- _Task description_
Repeat exactly the line with "معانا عندك ماتختار" and each line after it to the end of the data below; pictures stay out.

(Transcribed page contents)
Segment Open
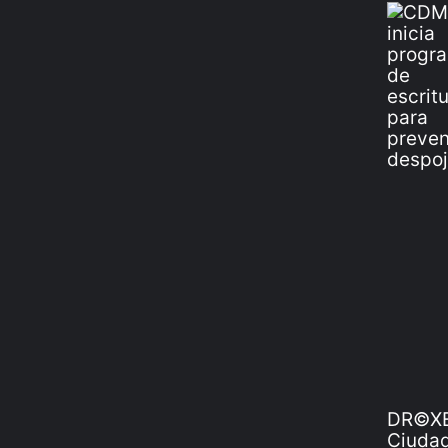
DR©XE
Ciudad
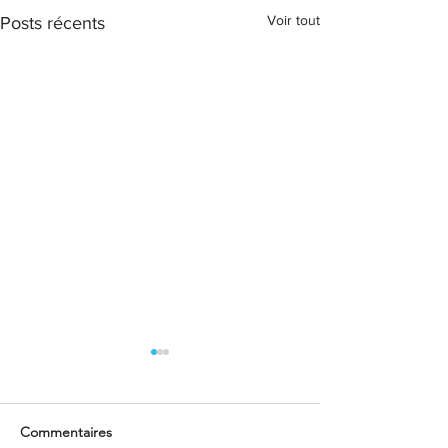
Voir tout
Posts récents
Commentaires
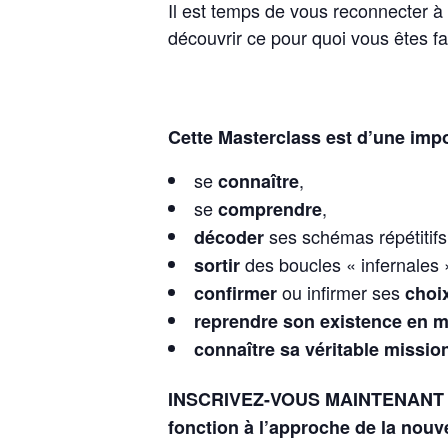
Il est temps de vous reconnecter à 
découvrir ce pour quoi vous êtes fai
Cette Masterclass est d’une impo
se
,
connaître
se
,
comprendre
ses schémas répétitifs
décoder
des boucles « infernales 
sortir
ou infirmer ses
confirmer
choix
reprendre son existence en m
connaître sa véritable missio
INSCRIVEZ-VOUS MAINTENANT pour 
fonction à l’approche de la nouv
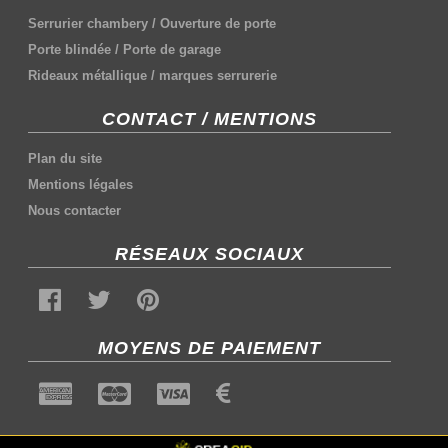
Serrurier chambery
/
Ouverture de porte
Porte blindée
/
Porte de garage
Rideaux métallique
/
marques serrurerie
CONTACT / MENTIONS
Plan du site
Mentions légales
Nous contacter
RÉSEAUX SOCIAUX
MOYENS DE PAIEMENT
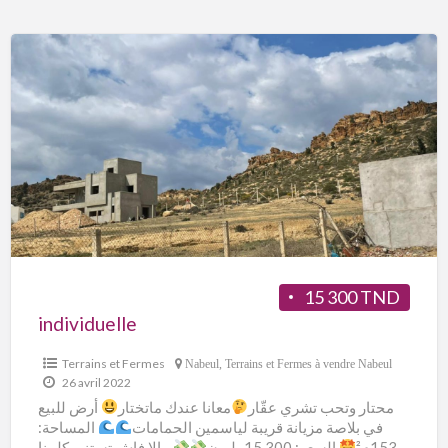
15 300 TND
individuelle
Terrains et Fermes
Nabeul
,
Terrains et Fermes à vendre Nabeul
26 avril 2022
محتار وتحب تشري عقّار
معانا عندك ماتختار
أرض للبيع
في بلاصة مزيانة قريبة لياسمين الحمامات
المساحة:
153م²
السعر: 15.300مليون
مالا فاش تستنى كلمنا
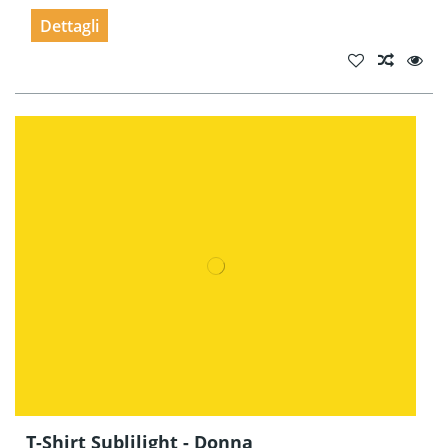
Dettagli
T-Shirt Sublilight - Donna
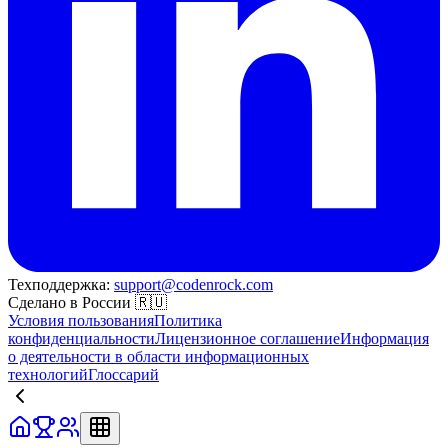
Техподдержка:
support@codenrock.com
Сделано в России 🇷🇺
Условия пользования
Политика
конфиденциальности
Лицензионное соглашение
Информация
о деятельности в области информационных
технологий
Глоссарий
Segment Closed
- _Expected answer_
معانا عندك ماتختار
أرض للبيع
في بلاصة مزيانة قريبة لياسمين الحمامات
المساحة:
153م²
السعر: 15.300مليون
مالا فاش تستنى كلمنا
Dettagli
T-Shirt Sublilight - Donna
Техподдержка:
support@codenrock.com
Сделано в России 🇷🇺
Условия пользования
Политика
конфиденциальности
Лицензионное соглашение
Информация
о деятельности в области информационных
технологий
Глоссарий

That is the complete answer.